7.1.5 Presentation of results
Having selected a model (say final_mod
), you should now present a table with the coefficients and standard errors, some goodness-of-fit measures (\(\mathrm{R}^2_c\), \(\mathrm{AIC}/\mathrm{BIC}, \mathrm{CV}\), \(K\)-fold cross-validation error). Explain your model (interpret the parameters), look at diagnostic plots and answer the questions.
par(mfrow = c(2, 2), mar = c(5, 5, 1.5, 0.5))
bl <- scales::alpha("black", 0.5) #semi-transparent black
n <- nrow(di)
#plot(final_mod)
#Student Q-Q plot
qqPlot(final_mod, simulate = 1999, envelope = TRUE,
ylab = "Externally studentized residuals",
xlab = "Theoretical student quantiles",
pch = 20, col = bl)
## [1] 118 214
#Residuals vs fitted values
residualPlot(final_mod, type = "rstudent", quadratic = FALSE,
pch = 20, ylab = "Externally studentized residuals")
#Cook distance
plot(cooks.distance(final_mod), col = bl, pch = 20, ylab = "Cook's distances")

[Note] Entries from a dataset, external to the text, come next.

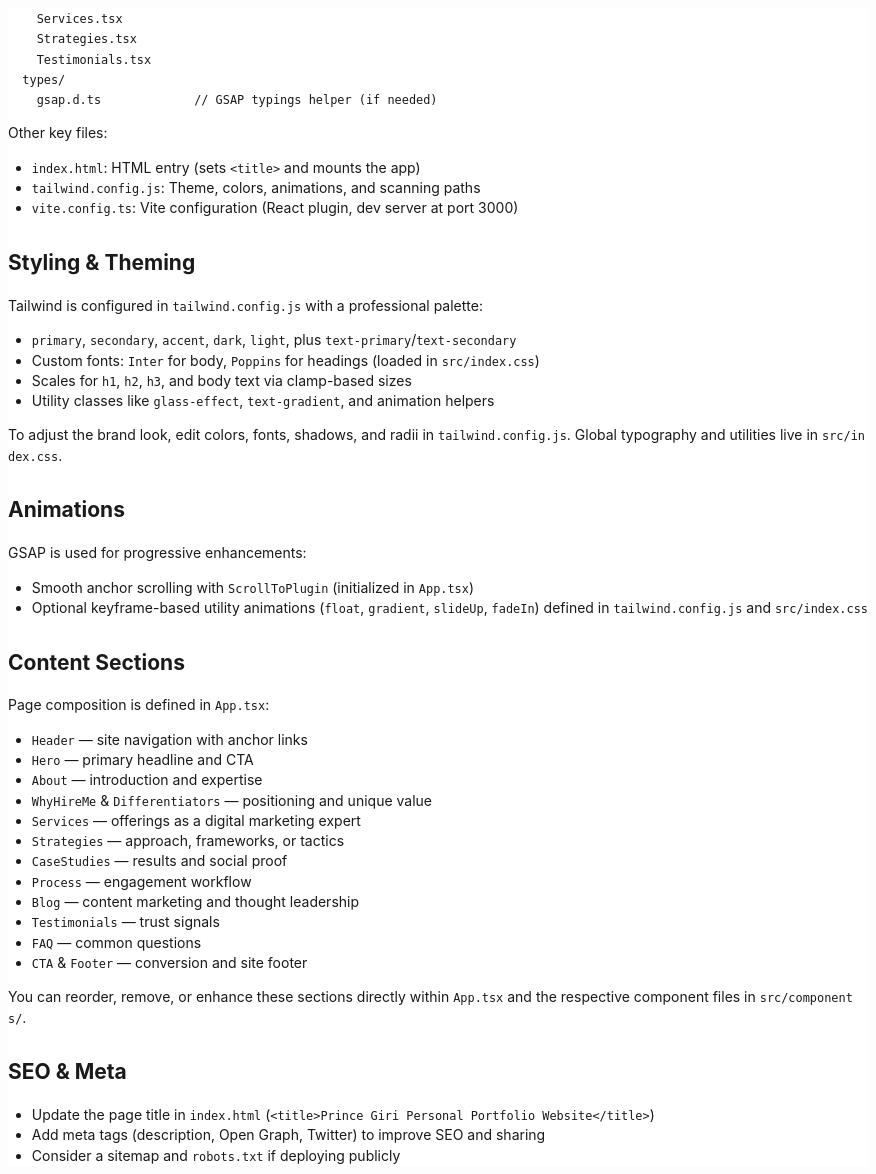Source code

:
 ```text
    Services.tsx
    Strategies.tsx
    Testimonials.tsx
  types/
    gsap.d.ts             // GSAP typings helper (if needed)
```
Other key files:
- `index.html`: HTML entry (sets `<title>` and mounts the app)
- `tailwind.config.js`: Theme, colors, animations, and scanning paths
- `vite.config.ts`: Vite configuration (React plugin, dev server at port 3000)

## Styling & Theming
Tailwind is configured in `tailwind.config.js` with a professional palette:
- `primary`, `secondary`, `accent`, `dark`, `light`, plus `text-primary`/`text-secondary`
- Custom fonts: `Inter` for body, `Poppins` for headings (loaded in `src/index.css`)
- Scales for `h1`, `h2`, `h3`, and body text via clamp-based sizes
- Utility classes like `glass-effect`, `text-gradient`, and animation helpers

To adjust the brand look, edit colors, fonts, shadows, and radii in `tailwind.config.js`. Global typography and utilities live in `src/index.css`.

## Animations
GSAP is used for progressive enhancements:
- Smooth anchor scrolling with `ScrollToPlugin` (initialized in `App.tsx`)
- Optional keyframe-based utility animations (`float`, `gradient`, `slideUp`, `fadeIn`) defined in `tailwind.config.js` and `src/index.css`

## Content Sections
Page composition is defined in `App.tsx`:
- `Header` — site navigation with anchor links
- `Hero` — primary headline and CTA
- `About` — introduction and expertise
- `WhyHireMe` & `Differentiators` — positioning and unique value
- `Services` — offerings as a digital marketing expert
- `Strategies` — approach, frameworks, or tactics
- `CaseStudies` — results and social proof
- `Process` — engagement workflow
- `Blog` — content marketing and thought leadership
- `Testimonials` — trust signals
- `FAQ` — common questions
- `CTA` & `Footer` — conversion and site footer

You can reorder, remove, or enhance these sections directly within `App.tsx` and the respective component files in `src/components/`.

## SEO & Meta
- Update the page title in `index.html` (`<title>Prince Giri Personal Portfolio Website</title>`)
- Add meta tags (description, Open Graph, Twitter) to improve SEO and sharing
- Consider a sitemap and `robots.txt` if deploying publicly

abline(h = 8/(n-2*length(coef(final_mod))), col = 2)
influencePlot(final_mod)
## StudRes Hat CookD
## 116 -0.3357101 0.32031107 0.002128445
## 118 -2.8462715 0.15974909 0.060701211
## 214 8.5006083 0.05591926 0.148869658
## 221 -0.2968635 0.27957372 0.001370613
## 253 -2.3850490 0.21631304 0.062191214
Many points have high leverage and large Cook’s values. This means the slope could in principle largely be driven by those points
We get a very large residual (observation 350
, which is a very small diamond of high quality sold for almost double the value of a comparable one). A more careful analysis would be necessary to see the impact of these points on the coefficients and whether they matter (or not). For example, we could refit the model using the command lm(final_mod, subset = -350)
.
Diagnostics of heteroscedasticity are mostly useful when you have suspicions that different subgroups could have different variances (if you include factor variables) or if the data are time series, in which case you may wish to look at plots of the correlogram (acf(resid(final_mod))
and partial correlogram pacf(resid(final_mod))
). These are only useful for time ordered observations, i.e. when the errors at time \(t\) depend on previous time periods \(\{t-1, \ldots\}\). The impact of serial dependence of the residuals is that the standard errors from OLS are too small and need to be inflated.